## [Page excerpt]
⟨

Lesson 0.3

Reading the Source

A developer's tour of the Go codebase. Where the pipeline lives in code, how data moves between packages, and where to start reading.

go 20 min read

Start here: main.go.

Everything begins in src/main.go. The runCompile function is the entire compiler pipeline in nine lines:

func runCompile(source, outPath string) error {
    prog, err := syntax.Parse(source)        // source text → AST
    if err != nil { return err }

    info, err := types.Check(prog)           // AST → typed Info
    if err != nil { return err }

    return codegen.GenerateWithTypes(prog, outPath, info)
    // ↑ typed AST + Info → C source, then cc compiles it
}

Three function calls, three packages. The compiler is that flat. Each package is a pure function — it takes the previous stage's output and returns the next stage's output. No global state.

monk check vs monk build vs monk run. check runs just the first two calls (parse + type-check, no codegen). build runs all three. run runs all three, executes the binary, then deletes it. The CLI flags in src/main.go all route to the same runCompile function.

The four packages.

syntax/ 11 files — lexer, parser, AST

Transforms source text into a typed AST tree. Input: a string. Output: *syntax.Program, a slice of syntax.Stmt nodes.

token.go — TokenKind constants + LookupIdent
scanner.go — Scan() → []Token (hand-written, no regex)
ast.go / ast_expr.go / ast_stmt.go — node structs
parser.go / parse_stmt.go / parse_expr.go / parse_type.go — recursive descent
types/ 6 files — static type checker

Walks the AST, infers and validates types. Input: *syntax.Program. Output: *types.Info, the type-annotation map codegen reads.

types.go — Kind enum, Type struct, AssignableTo
checker.go — Info, Check(), scope chain, builtin declarations
stmts.go / exprs.go — one check/infer function per node kind
returns.go — all-paths-return analysis
codegen/ 13 files — AST → C emitter

Emits C source. Input: *syntax.Program + *types.Info. Output: a .c file (or native binary after cc runs).

gen.go — generator struct, GenerateWithTypes entry, driver loop
gen_stmt.go / gen_expr.go — statement + expression emitters (boxed path)
gen_func.go — function hoisting, trampolines, closure capture
unbox.go — typed (unboxed) emission paths + storageKind
capture.go — free-variable analysis for closures
gen_helpers.go — mangleName, cString, builtinMap
gen_access.go — typed-array + typed-record field fast paths
gen_optimize.go — COW elision, string append, pure-builtin inlining
gen_escape.go — escape analysis: direct-call closures → stack frames
gen_bounds.go — bounds-check elision for provably-safe array access
gen_flow.go — break/continue/return with unboxed scalar cleanup
gen_module.go — multi-module codegen (GenerateModules)
runtime/ C library — compiled into every Monk binary

Not Go. A small C library linked into every binary. Defines MonkValue, arithmetic, string ops, array ops, and the setjmp-based error handling. Codegen's generated C includes runtime.h and calls these functions.

The three structs that cross package boundaries.

Each pipeline stage hands something to the next. Understanding these three types tells you how the whole compiler fits together.

⟩

## [Information provided]
⟨

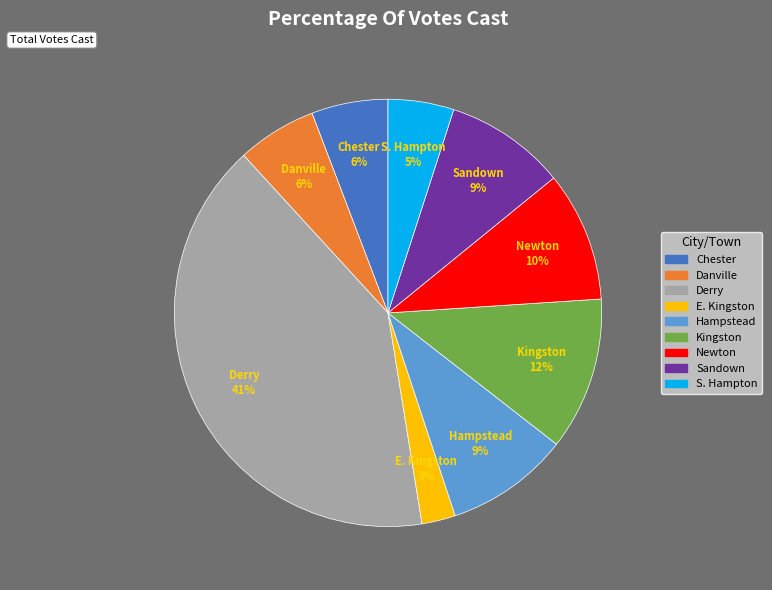

Between Hampstead and Derry, which is larger?

Derry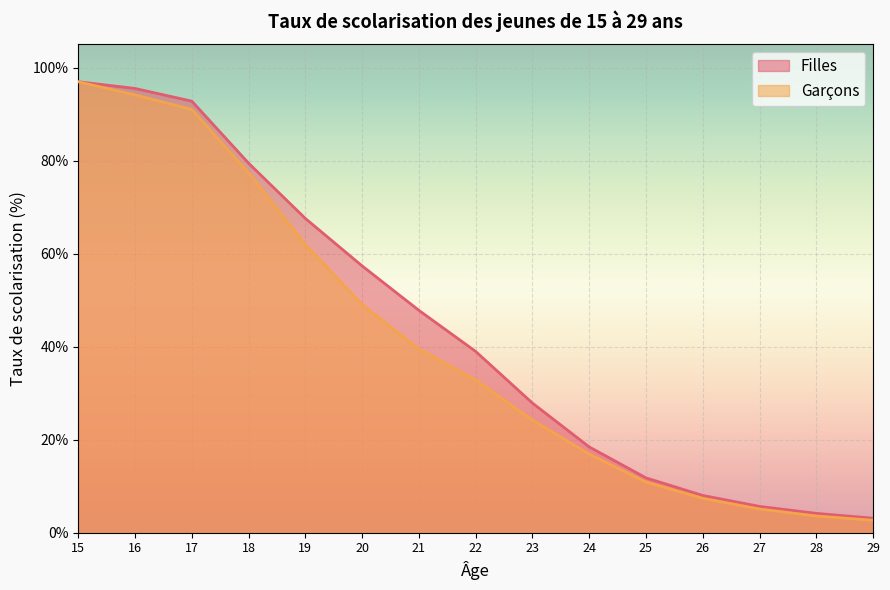

How many lines are shown in the chart?

2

⟩

## [Tasks to complete]
(1) In the compiler source tour, which file in the codegen package handles escape analysis?
(2) Please write the next part of the compiler source tour, starting after its final sentence.

## [Answers below]
(1) gen_escape.go

(2)
1. *syntax.Program — the AST root

Just a slice of statements. Every statement is a syntax.Stmt interface; every expression is a syntax.Expr interface. The concrete types are in ast_stmt.go and ast_expr.go.

// ast.go
type Program struct {
    Stmts []Stmt
}

// ast_stmt.go — examples
type VarDeclStmt struct { Name string; Value Expr; Type *TypeExpr; IsConst bool; Pos Pos }
type IfStmt      struct { Condition Expr; Then *BlockStmt; Else Stmt; Pos Pos }
type ForStmt     struct { VarName string; Iterable Expr; Body *BlockStmt; Pos Pos }

// ast_expr.go — examples
type BinaryExpr  struct { Left, Right Expr; Op TokenKind; Pos Pos }
type CallExpr    struct { Callee Expr; Args []Expr; Pos Pos }
type FuncExpr    struct { Params []Param; ReturnType TypeExpr; Body *BlockStmt; Pos Pos }

This Monk program produces a Program with three statements — one per line:

for item in scores {   // → ForStmt { VarName:"item", Iterable:IdentExpr("scores"), Body:... }
    show(item)         //     body contains ExprStmt { CallExpr { Callee:IdentExpr("show"), Args:[IdentExpr("item")] } }
}
let total = add(1, 2)  // → VarDeclStmt { Name:"total", Init:CallExpr { Callee:IdentExpr("add"), Args:[NumberExpr(1),NumberExpr(2)] } }
if total > 10 {        // → IfStmt { Condition:BinaryExpr(>, IdentExpr("total"), NumberExpr(10)), Then:..., Else:nil }
    show("big")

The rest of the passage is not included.